Avoid Pre-Ground Coffee
If at all possible, you want to avoid purchasing pre-ground coffee (especially if you are purchasing from a grocery store or Amazon). Coffee loses a lot of its aromatics and freshness within hours of grinding, so it is always better to grind on demand, if it at possible. If you don’t have access to a coffee grinder and aren’t interested in purchasing one, I’d suggest buying whole bean coffee and have a local roaster grind it, so it at least hasn’t sat ground on a shelf for a few weeks.

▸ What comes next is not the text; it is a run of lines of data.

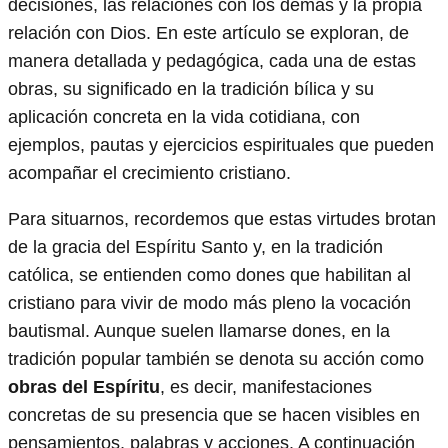
decisiones, las relaciones con los demás y la propia
relación con Dios. En este artículo se exploran, de
manera detallada y pedagógica, cada una de estas
obras, su significado en la tradición bílica y su
aplicación concreta en la vida cotidiana, con
ejemplos, pautas y ejercicios espirituales que pueden
acompañar el crecimiento cristiano.
Para situarnos, recordemos que estas virtudes brotan
de la gracia del Espíritu Santo y, en la tradición
católica, se entienden como dones que habilitan al
cristiano para vivir de modo más pleno la vocación
bautismal. Aunque suelen llamarse dones, en la
tradición popular también se denota su acción como
obras del Espíritu
, es decir, manifestaciones
concretas de su presencia que se hacen visibles en
pensamientos, palabras y acciones. A continuación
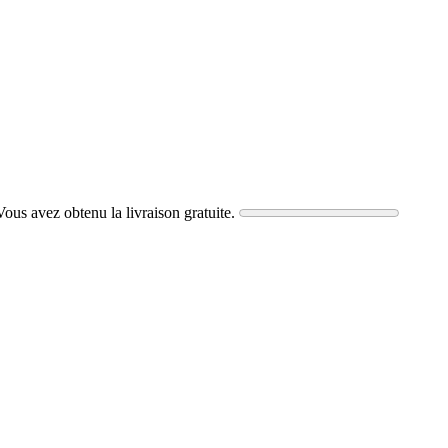
 Vous avez obtenu la livraison gratuite.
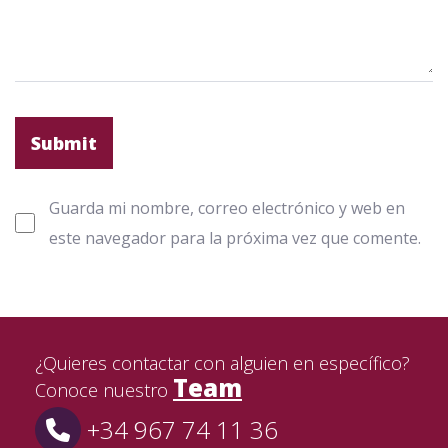
Guarda mi nombre, correo electrónico y web en
este navegador para la próxima vez que comente.
¿Quieres contactar con alguien en específico?
Team
Conoce nuestro
+34 967 74 11 36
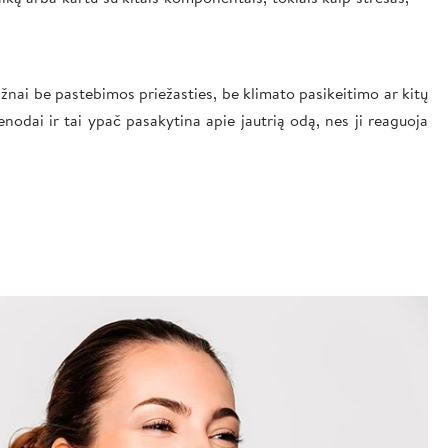
žnai be pastebimos priežasties, be klimato pasikeitimo ar kitų
enodai ir tai ypač pasakytina apie jautrią odą, nes ji reaguoja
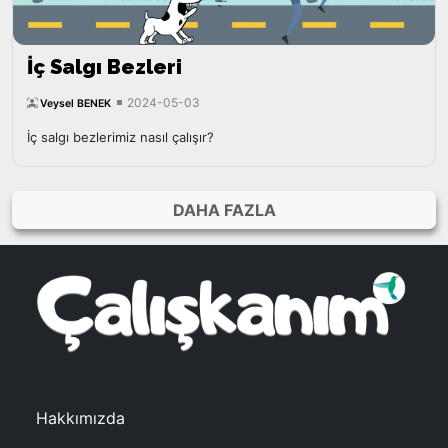
İç Salgı Bezleri
2024-05-03
Veysel BENEK
İç salgı bezlerimiz nasıl çalışır?
DAHA FAZLA
Hakkımızda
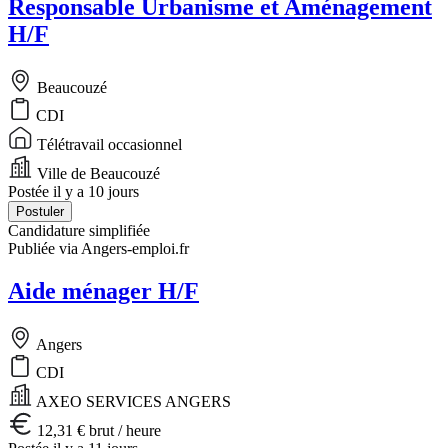
Responsable Urbanisme et Aménagement
H/F
Beaucouzé
CDI
Télétravail occasionnel
Ville de Beaucouzé
Postée il y a 10 jours
Postuler
Candidature simplifiée
Publiée via Angers-emploi.fr
Aide ménager H/F
Angers
CDI
AXEO SERVICES ANGERS
12,31 € brut / heure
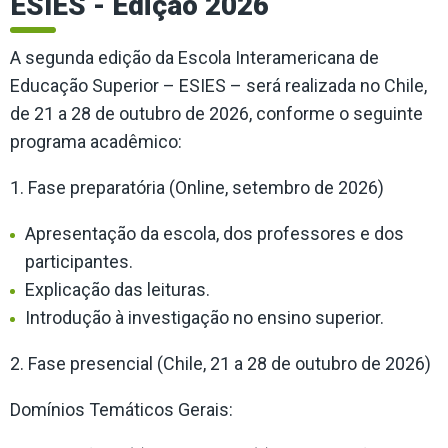
ESIES - Edição 2026
A segunda edição da Escola Interamericana de
Educação Superior – ESIES – será realizada no Chile,
de 21 a 28 de outubro de 2026, conforme o seguinte
programa acadêmico:
1. Fase preparatória
(
Online, setembro de 2026
)
Apresentação da escola, dos professores e dos
participantes.
Explicação das leituras.
Introdução à investigação no ensino superior.
2. Fase presencial (
Chile, 21 a 28 de outubro de 2026)
Domínios Temáticos Gerais:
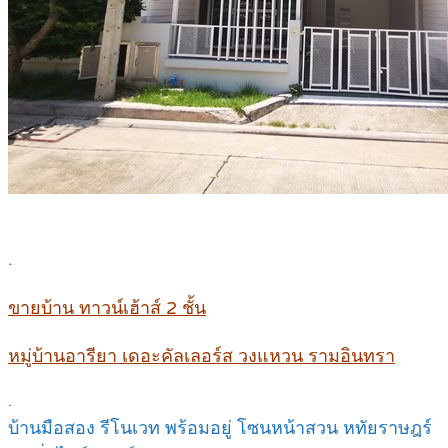
.
ขายบ้าน ทาวน์เฮ้าส์ 2 ชั้น
หมู่บ้านอารียา เดอะคัลเลอร์ส วงแหวน รามอินทรา
.
บ้านมือสอง รีโนเวท พร้อมอยู่ โซนหน้าสวน หทัยราษฎร์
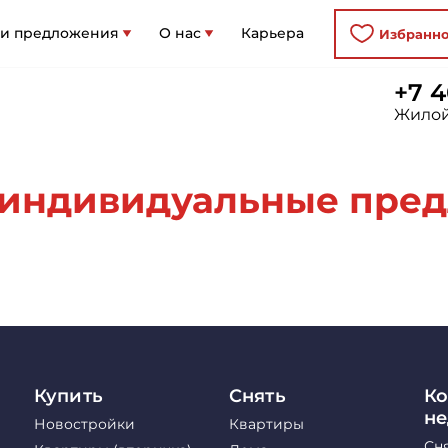
 и предложения
О нас
Карьера
Избранн
+7 4
Жилой
индивидуальные пред
Купить
Снять
Ко
н
Новостройки
Квартиры
Сн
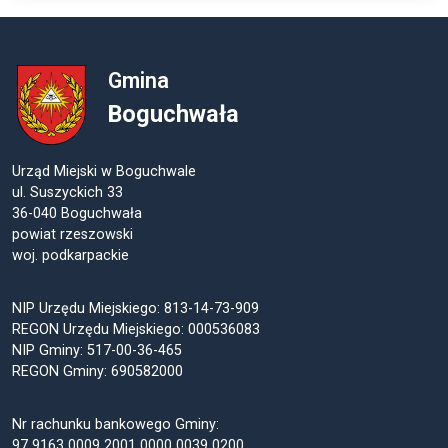
Gmina
Boguchwała
Urząd Miejski w Boguchwale
ul. Suszyckich 33
36-040 Boguchwała
powiat rzeszowski
woj. podkarpackie
NIP Urzędu Miejskiego: 813-14-73-909
REGON Urzędu Miejskiego: 000536083
NIP Gminy: 517-00-36-465
REGON Gminy: 690582000
Nr rachunku bankowego Gminy:
97 9163 0009 2001 0000 0039 0200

One important thing to note with grinders though: if you decide to grind at home, be sure to use a burr grinder vs. a blade grinder. A blade grinder creates a mix of fine powder and bigger chunks which causes a lot of issues when brewing (uneven extraction, inconsistency when brewing, etc.). If you decide to grind at home, be sure to use a burr grinder.
How Much Should You Spend?
So you’ve made it to the end of the post with tips on making better choices when buying coffee and now are thinking “how much is this going to cost me?!” You don’t need to spend an arm or a leg to get great coffee, but if you are used to the $6 bag from the supermarket, you’ll likely need to reset expectations just a bit. I think $12-18 per 12oz bag is likely the sweet spot for specialty coffee. There are some that cost much more than this, but especially if you are new to specialty coffee, you’ll be able to find plenty of options in that range that will exceed your expectations. Here are a few tips on ways you could potentially save a bit more as well:
- Blends (blends are bags fo coffee that mix more than one coffee together vs. single origin coffees, which are from a single country, region and/or farm) are generally less wild and exciting (more balanced and approachable), but are usually less expensive than single origin options.
- Many roasters offer discounts if you susbcribe at a regular interval.
- Many local shops will offer discounts one day a week. Check out your local shops to see what discounts they may offer.
Buying good coffee can sometimes feel like navigating your way through the Minotaur’s maze; it doesn’t have to though. By following a few key tips above, you can make sure you make better choices when buying coffee to ensure you are always drinking coffee that is fresh, high-quality, and at the right price point.